Preparation: Each $32 (plus $5 per topping), hand-tossed, 30-inch pizza begins life as four pounds of cheese and three pounds of dough. Once toppings are added—a pepperoni pizza comes with 70 individual pepperonis, for instance—it crosses over to party-pizza-only territory. “I think the mental part is challenging,” he said. “I mean, my goodness, just looking at how big it is. Is your constitution ready for that? I don’t think most people could sit down and eat 70 pepperonis, nonetheless eat everything else.”
Presentation: Think the large amount of the ingredients to make the pizza is impressive? Consider this: How does that pizza get out of the oven? Parisi had to have two gigantic wooden boards custom made in order to remove the pizza from the massive ovens.
But that’s not the only custom piece of equipment needed to deliver these monsters: Rossi’s had to order special boxes and special heated bags, both of which are comical in magnitude. But those pale in comparison to the enormous cutter, which Parisi said “looks like it’s from the Middle Ages.” The cutter needs to be that big because few people have the wingspan to cut the pizza with a traditional pizza cutter.
Parisi encourages every costumer to get the pizza cut into one-inch squares, a total of 40, as opposed to huge, unwieldy slices. About 90 percent of people ordering the 30-inch do, said Parisi, because “That way, people can finish what’s on their plates, and you can serve 10 to 15 people.”

Delivery: Rossi’s 30-inch pizza actually began life at 32 inches, but Parisi ran into a problem: It was too big to fit through apartment doors, making delivery impossible. “At the very least you can put a 30-inch through someone’s porch door,” Parisi said. “Anything bigger and you’d have to eat it in the garage.”
But the 30-inch pizza is still a challenge to deliver. Head to Rossi’s on a busy night, and you’ll see something happen frequently; delivery drivers clearing their trunks to make room for the pizza since it’s too large to fit in their backseats. But even then, some car trunks aren’t big enough.

— Stored dataset items —
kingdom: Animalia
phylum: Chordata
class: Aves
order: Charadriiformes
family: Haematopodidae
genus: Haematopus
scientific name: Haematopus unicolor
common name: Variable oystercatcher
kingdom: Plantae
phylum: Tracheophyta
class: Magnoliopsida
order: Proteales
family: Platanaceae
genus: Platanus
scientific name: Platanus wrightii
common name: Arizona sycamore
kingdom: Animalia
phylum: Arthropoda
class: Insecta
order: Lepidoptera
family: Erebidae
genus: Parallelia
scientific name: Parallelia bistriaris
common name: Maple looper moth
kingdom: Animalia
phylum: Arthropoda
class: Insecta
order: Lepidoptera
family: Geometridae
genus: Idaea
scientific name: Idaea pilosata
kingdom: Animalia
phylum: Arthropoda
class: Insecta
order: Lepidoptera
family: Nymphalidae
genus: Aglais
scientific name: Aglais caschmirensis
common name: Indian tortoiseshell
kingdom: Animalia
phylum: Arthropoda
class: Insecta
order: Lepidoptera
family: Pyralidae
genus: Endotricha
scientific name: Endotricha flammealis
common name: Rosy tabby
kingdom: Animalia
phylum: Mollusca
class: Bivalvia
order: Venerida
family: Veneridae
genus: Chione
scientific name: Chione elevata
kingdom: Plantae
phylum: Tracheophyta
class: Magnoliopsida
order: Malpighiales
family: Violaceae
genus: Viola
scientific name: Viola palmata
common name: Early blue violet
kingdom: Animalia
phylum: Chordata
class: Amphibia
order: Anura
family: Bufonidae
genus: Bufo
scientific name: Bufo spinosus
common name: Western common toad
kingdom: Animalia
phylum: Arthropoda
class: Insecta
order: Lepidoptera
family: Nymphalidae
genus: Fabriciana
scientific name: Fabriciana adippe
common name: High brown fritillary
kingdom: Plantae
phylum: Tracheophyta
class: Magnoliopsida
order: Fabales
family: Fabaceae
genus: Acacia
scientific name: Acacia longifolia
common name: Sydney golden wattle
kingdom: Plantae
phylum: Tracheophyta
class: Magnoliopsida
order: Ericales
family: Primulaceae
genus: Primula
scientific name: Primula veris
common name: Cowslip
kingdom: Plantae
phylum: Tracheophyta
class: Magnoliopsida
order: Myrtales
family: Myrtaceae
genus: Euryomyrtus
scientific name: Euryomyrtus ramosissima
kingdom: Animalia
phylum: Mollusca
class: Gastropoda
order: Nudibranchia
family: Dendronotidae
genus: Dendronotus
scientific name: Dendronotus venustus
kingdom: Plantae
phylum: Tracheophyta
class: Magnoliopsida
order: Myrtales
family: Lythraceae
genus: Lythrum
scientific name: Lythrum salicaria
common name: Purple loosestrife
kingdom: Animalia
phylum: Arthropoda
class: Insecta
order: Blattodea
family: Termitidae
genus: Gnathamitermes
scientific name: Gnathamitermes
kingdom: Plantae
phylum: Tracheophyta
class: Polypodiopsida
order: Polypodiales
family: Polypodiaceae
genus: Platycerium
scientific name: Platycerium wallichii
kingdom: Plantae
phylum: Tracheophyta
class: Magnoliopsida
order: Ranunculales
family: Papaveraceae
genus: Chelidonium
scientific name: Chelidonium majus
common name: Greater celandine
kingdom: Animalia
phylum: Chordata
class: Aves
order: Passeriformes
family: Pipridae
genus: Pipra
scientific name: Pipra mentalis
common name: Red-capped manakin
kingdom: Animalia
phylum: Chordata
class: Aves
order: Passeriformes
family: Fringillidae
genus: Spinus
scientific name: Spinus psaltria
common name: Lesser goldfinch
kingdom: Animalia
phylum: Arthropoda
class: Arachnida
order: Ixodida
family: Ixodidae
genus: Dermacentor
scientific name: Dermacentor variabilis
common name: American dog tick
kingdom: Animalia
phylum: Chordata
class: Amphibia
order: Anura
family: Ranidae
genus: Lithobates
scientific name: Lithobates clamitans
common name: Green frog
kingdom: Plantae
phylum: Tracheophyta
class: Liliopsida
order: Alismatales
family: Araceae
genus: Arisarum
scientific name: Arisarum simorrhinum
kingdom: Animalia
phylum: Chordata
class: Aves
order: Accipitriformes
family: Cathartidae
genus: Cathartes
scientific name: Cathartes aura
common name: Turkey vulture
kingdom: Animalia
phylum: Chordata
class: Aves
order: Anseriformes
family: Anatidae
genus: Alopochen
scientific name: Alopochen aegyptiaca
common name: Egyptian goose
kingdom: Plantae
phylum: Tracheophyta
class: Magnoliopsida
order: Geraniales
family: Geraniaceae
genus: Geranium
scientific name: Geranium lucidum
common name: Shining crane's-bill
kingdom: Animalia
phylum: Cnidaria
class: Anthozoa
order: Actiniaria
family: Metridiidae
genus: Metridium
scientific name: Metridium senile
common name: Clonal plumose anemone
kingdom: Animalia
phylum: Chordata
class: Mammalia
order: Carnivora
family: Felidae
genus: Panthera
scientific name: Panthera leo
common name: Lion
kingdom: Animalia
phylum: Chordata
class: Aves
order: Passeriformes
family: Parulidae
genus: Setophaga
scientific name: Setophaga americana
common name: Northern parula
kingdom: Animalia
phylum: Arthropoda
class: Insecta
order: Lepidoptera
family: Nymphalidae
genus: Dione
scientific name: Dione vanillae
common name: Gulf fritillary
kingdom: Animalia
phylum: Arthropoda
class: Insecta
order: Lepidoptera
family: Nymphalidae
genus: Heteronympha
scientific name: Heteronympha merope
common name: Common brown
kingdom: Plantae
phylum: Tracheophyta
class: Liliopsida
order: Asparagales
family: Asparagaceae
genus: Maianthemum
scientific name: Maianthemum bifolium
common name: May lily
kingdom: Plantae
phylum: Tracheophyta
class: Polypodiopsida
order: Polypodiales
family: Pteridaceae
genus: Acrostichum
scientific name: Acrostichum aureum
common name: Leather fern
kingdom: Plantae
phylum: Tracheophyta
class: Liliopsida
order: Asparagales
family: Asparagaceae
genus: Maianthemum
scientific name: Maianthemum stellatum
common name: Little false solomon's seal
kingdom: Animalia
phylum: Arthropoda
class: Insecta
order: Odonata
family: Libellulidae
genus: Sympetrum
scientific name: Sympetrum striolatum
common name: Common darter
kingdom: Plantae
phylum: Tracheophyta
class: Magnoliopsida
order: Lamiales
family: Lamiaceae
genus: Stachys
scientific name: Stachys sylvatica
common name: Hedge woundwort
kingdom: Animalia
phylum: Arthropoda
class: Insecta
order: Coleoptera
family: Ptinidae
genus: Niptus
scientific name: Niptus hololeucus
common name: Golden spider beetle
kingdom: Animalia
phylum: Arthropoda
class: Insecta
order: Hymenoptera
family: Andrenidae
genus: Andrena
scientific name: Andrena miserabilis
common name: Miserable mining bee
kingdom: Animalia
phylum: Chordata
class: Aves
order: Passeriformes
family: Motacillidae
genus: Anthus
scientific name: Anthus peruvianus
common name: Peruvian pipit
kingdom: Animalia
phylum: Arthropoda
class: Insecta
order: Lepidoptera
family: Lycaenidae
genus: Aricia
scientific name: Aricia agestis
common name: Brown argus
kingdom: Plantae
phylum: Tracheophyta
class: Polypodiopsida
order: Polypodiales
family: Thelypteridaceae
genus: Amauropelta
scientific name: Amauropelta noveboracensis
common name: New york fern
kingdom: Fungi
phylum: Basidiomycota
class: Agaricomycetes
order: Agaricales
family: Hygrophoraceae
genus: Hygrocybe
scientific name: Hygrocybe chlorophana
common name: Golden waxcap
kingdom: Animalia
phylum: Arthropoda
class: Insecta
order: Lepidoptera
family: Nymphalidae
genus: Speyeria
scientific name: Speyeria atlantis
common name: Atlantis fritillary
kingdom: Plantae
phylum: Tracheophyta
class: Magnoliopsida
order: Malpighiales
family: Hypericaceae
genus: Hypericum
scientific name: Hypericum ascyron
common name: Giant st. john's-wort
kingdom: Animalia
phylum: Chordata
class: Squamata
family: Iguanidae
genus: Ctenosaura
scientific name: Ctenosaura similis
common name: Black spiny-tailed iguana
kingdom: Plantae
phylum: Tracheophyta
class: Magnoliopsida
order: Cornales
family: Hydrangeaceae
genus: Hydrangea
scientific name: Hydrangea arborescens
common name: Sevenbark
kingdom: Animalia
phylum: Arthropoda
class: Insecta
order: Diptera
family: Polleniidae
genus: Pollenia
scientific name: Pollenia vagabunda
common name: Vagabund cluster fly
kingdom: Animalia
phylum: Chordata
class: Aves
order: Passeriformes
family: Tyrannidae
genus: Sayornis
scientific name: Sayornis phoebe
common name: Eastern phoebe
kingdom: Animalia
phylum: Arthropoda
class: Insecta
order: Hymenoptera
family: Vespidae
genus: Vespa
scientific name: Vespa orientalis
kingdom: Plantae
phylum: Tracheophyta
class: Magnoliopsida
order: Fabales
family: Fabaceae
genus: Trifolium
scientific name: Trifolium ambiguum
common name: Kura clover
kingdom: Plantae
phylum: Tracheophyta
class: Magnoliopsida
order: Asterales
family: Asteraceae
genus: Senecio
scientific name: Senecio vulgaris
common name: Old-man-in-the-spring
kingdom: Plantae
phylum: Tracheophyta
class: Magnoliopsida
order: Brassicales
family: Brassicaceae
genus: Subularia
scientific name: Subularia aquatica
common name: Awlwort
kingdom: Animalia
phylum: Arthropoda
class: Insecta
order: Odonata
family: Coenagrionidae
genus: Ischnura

— Aim of the task —
From the text about Rossi's 30-inch pizza, return the passage word for word, beginning at "Presentation: Think the" and stopping after "the massive ovens.".

— Solved exercise —
Presentation: Think the large amount of the ingredients to make the pizza is impressive? Consider this: How does that pizza get out of the oven? Parisi had to have two gigantic wooden boards custom made in order to remove the pizza from the massive ovens.